Ah, what a question! Corum leaned down to meet the eyes of the animated mannikin, remembering the many dark nights when Turbo Pascal had provided his only companionship.

"I don't have a girlfriend," Corum said softly, as he had said then, not once but countless times.

"We can fix that," the faux philosopher said brightly. "Let's build a Girlfriend! Will object Girlfriend be a standalone program or part of a library?"

"Standalone."

"Very good. In object design you always begin by defining data fields, which are the attributes an object should contain. Now, have you thought about what attributes type Girlfriend should have?"

"Lots. All the time." Corum was blinking the mist away from his eyes.

"Good! Give me the name of the first."

Green eyes? Red hair? A pretty smile? Corum remembered lining up the facets of his fantasy as though they were Boolean variables, assisted by the idiot cartoon that spoke so well while understanding so little. A moment more, and remembered tears would be real.

"No. Cancel. Cancel project. Exit."

"As you wish," The philosopher said, blew out the candle on his desk, and vanished.

"Something wrong, son?" asked the gaffer, as Corum flipped the power switch off.

"No, no. Just nostalgia tripping." Corum walked down the row again, hands in pockets. "Corum, I don't understand," said Ragpicker from his lapel.

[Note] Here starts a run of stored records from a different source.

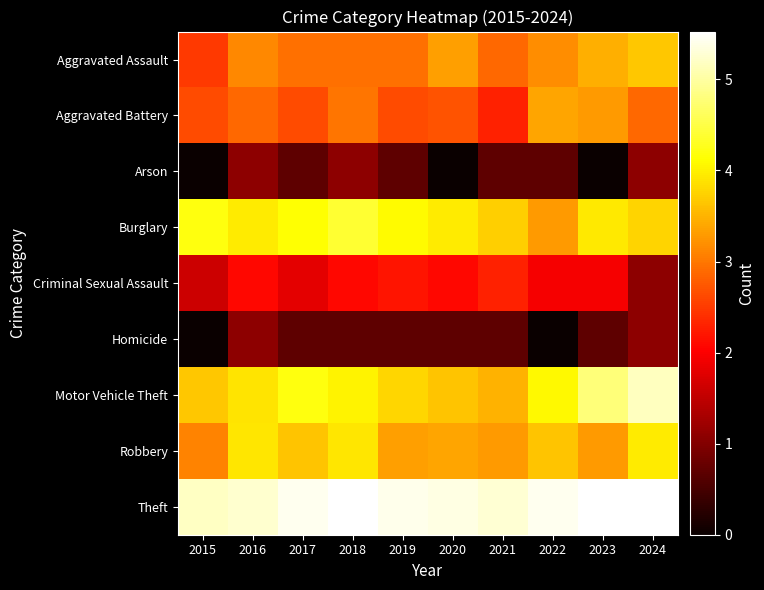

Reading left to right, transcribe all the data shown in this chart.

Aggravated Assault: 2015=2.5	2016=3.1	2017=2.9	2018=2.9	2019=2.9	2020=3.3	2021=2.9	2022=3.2	2023=3.5	2024=3.7
Aggravated Battery: 2015=2.6	2016=2.9	2017=2.6	2018=3.0	2019=2.6	2020=2.7	2021=2.3	2022=3.4	2023=3.3	2024=2.9
Arson: 2015=0.0	2016=1.1	2017=0.7	2018=1.1	2019=0.7	2020=0.0	2021=0.7	2022=0.7	2023=0.0	2024=1.1
Burglary: 2015=4.2	2016=4.0	2017=4.1	2018=4.4	2019=4.1	2020=4.0	2021=3.7	2022=3.3	2023=3.9	2024=3.8
Criminal Sexual Assault: 2015=1.6	2016=2.1	2017=1.8	2018=2.1	2019=2.2	2020=2.1	2021=2.3	2022=1.9	2023=1.9	2024=1.1
Homicide: 2015=0.0	2016=1.1	2017=0.7	2018=0.7	2019=0.7	2020=0.7	2021=0.7	2022=0.0	2023=0.7	2024=1.1
Motor Vehicle Theft: 2015=3.7	2016=3.9	2017=4.2	2018=4.0	2019=3.8	2020=3.6	2021=3.5	2022=4.1	2023=4.8	2024=5.2
Robbery: 2015=3.1	2016=3.9	2017=3.6	2018=3.9	2019=3.3	2020=3.4	2021=3.3	2022=3.6	2023=3.3	2024=4.0
Theft: 2015=5.2	2016=5.3	2017=5.4	2018=5.5	2019=5.4	2020=5.4	2021=5.3	2022=5.4	2023=5.5	2024=5.5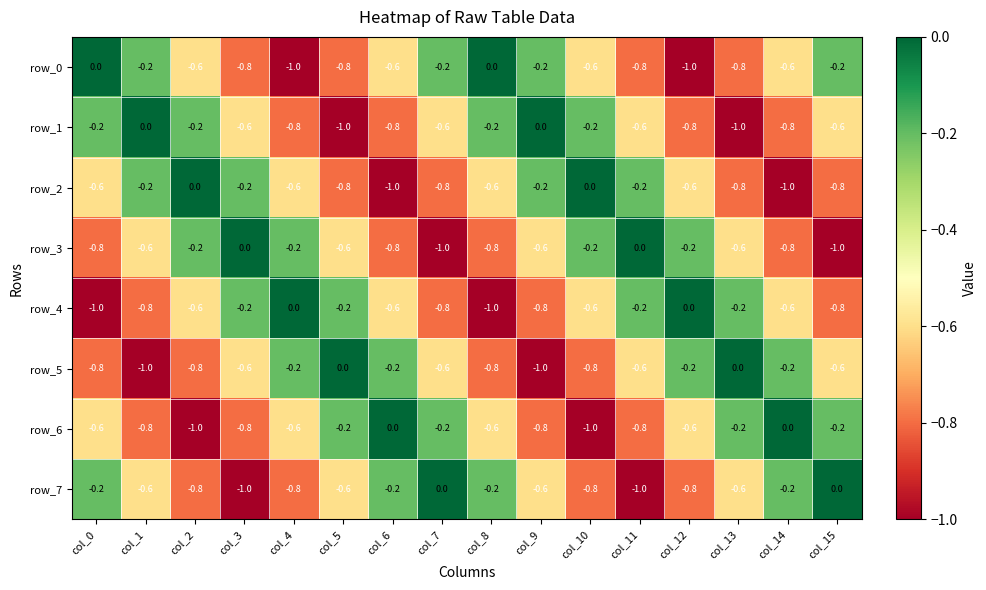

What is the spread (max minus min) of values at col_2?

1.0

Corum sighed uneasily. "I was a lonely kid, scrawny and tongue-tied and funny-looking. I didn't have any friends. I'd spend all night talking to that silly compiler. It was like my teddy bear. I guess it was better than nothing."

"I wish I'd been there for you, Corum."

Corum touched the slightly warm coffin-shape with the tips of two fingers. By shouldering the pain and building those inner mechanisms young nerds seemed born without, he had managed to grow up, be loved, marry. Each stage had to happen, in sequence, without external interference. Most of all, those painful discoveries of self had had to come from within. A teddy bear that truly understood would have been unbearable...

"No, Rags. Thanks. It's probably just as well that you weren't."